Please write out all of the entries beneath this line exactly, skipping the pictures.

- [Edit difference data]:
◆ ◆ ◆ ◆ ◆

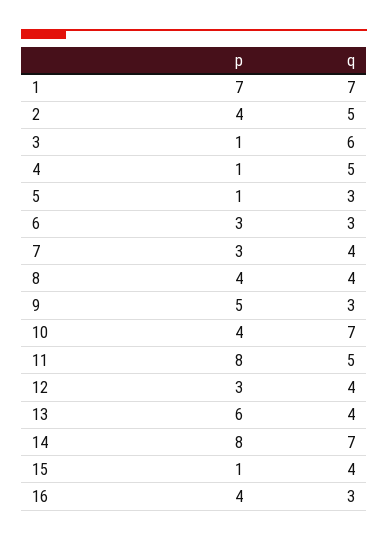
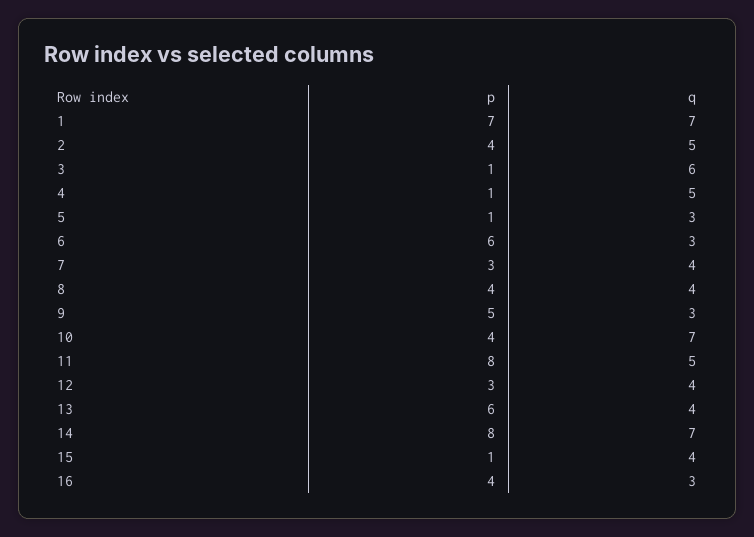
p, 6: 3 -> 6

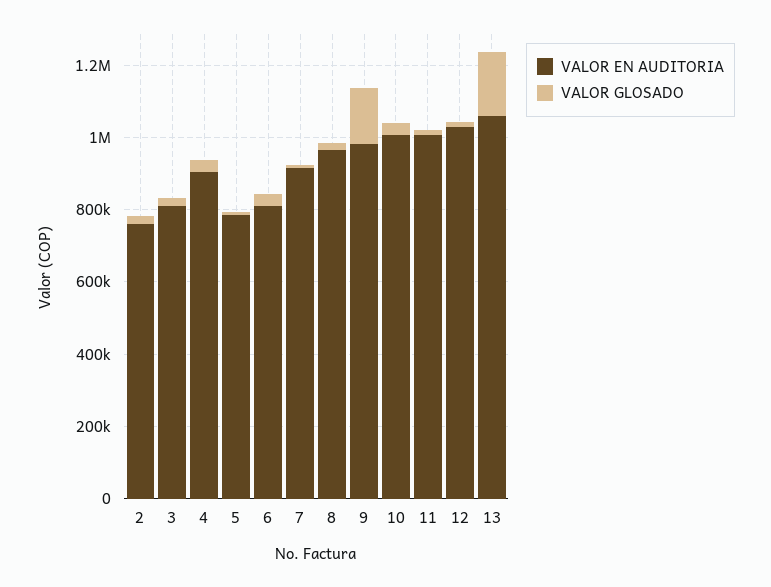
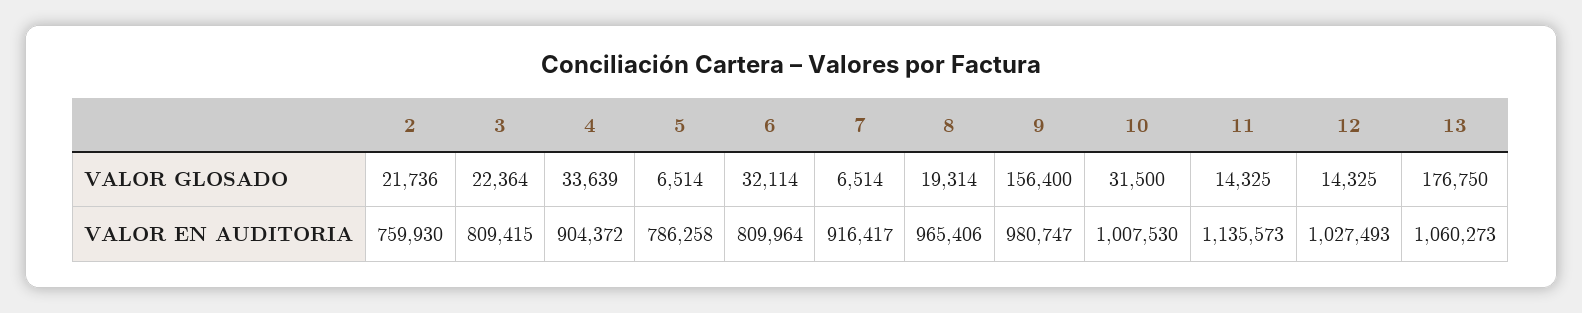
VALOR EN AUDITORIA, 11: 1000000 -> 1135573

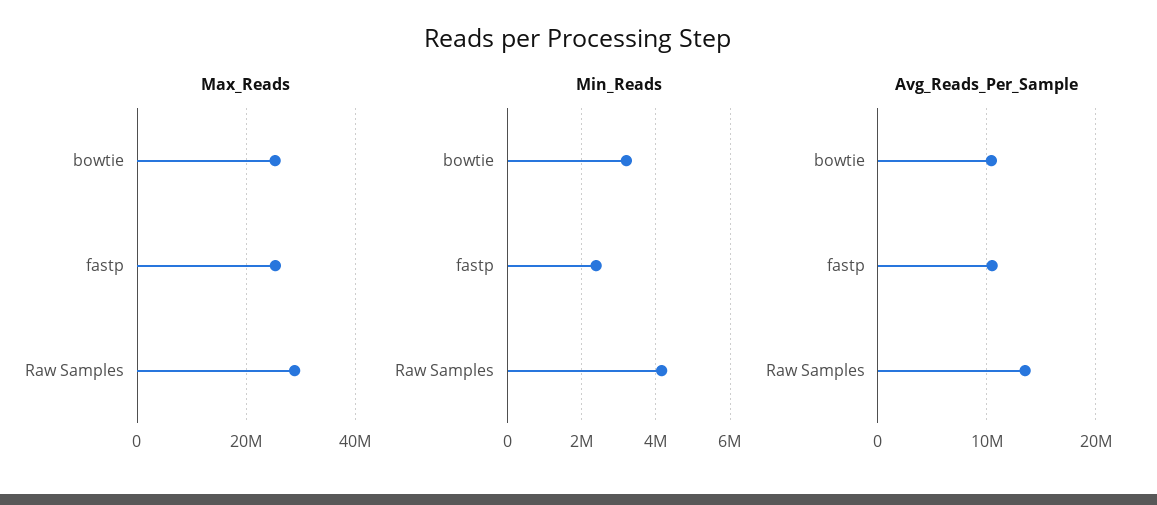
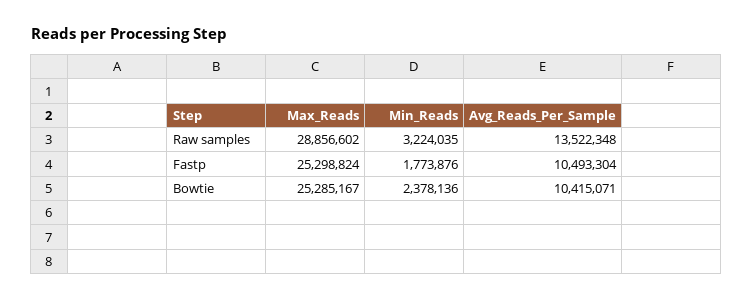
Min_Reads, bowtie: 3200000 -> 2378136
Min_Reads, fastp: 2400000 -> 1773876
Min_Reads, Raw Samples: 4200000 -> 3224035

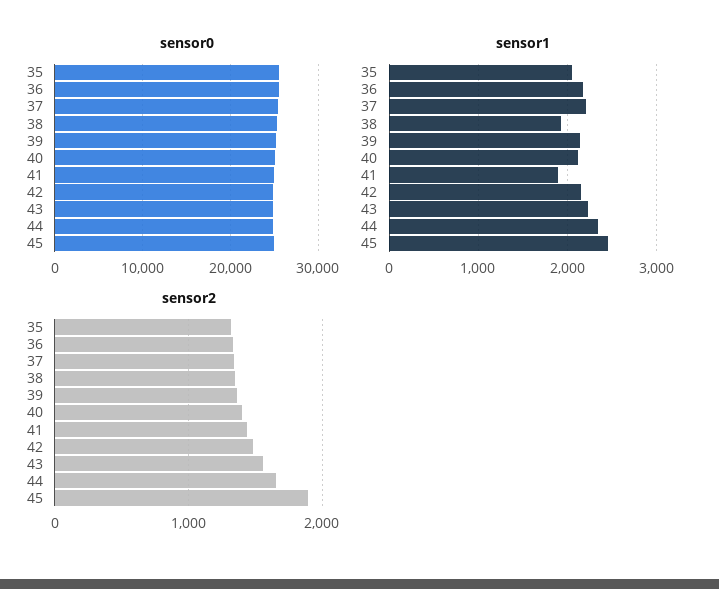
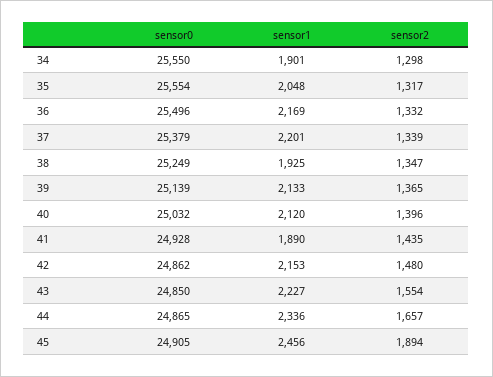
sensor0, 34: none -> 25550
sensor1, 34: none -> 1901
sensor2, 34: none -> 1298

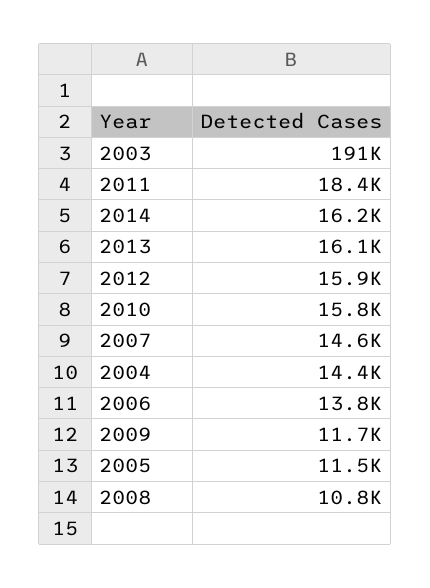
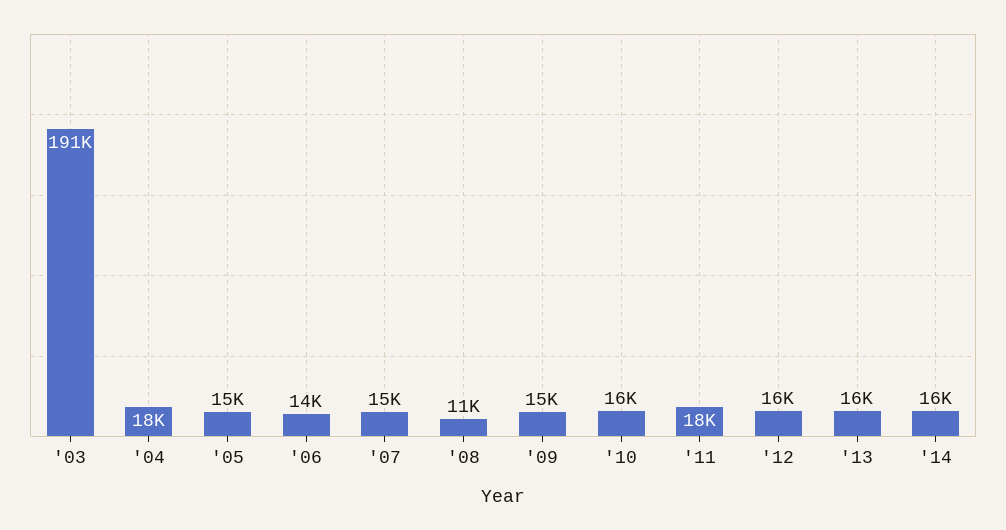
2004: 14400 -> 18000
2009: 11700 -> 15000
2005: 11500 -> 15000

◆ ◆ ◆ ◆ ◆

- [Written response]:
p, 6: 3 -> 6

VALOR EN AUDITORIA, 11: 1000000 -> 1135573

Min_Reads, bowtie: 3200000 -> 2378136
Min_Reads, fastp: 2400000 -> 1773876
Min_Reads, Raw Samples: 4200000 -> 3224035

sensor0, 34: none -> 25550
sensor1, 34: none -> 1901
sensor2, 34: none -> 1298

2004: 14400 -> 18000
2009: 11700 -> 15000
2005: 11500 -> 15000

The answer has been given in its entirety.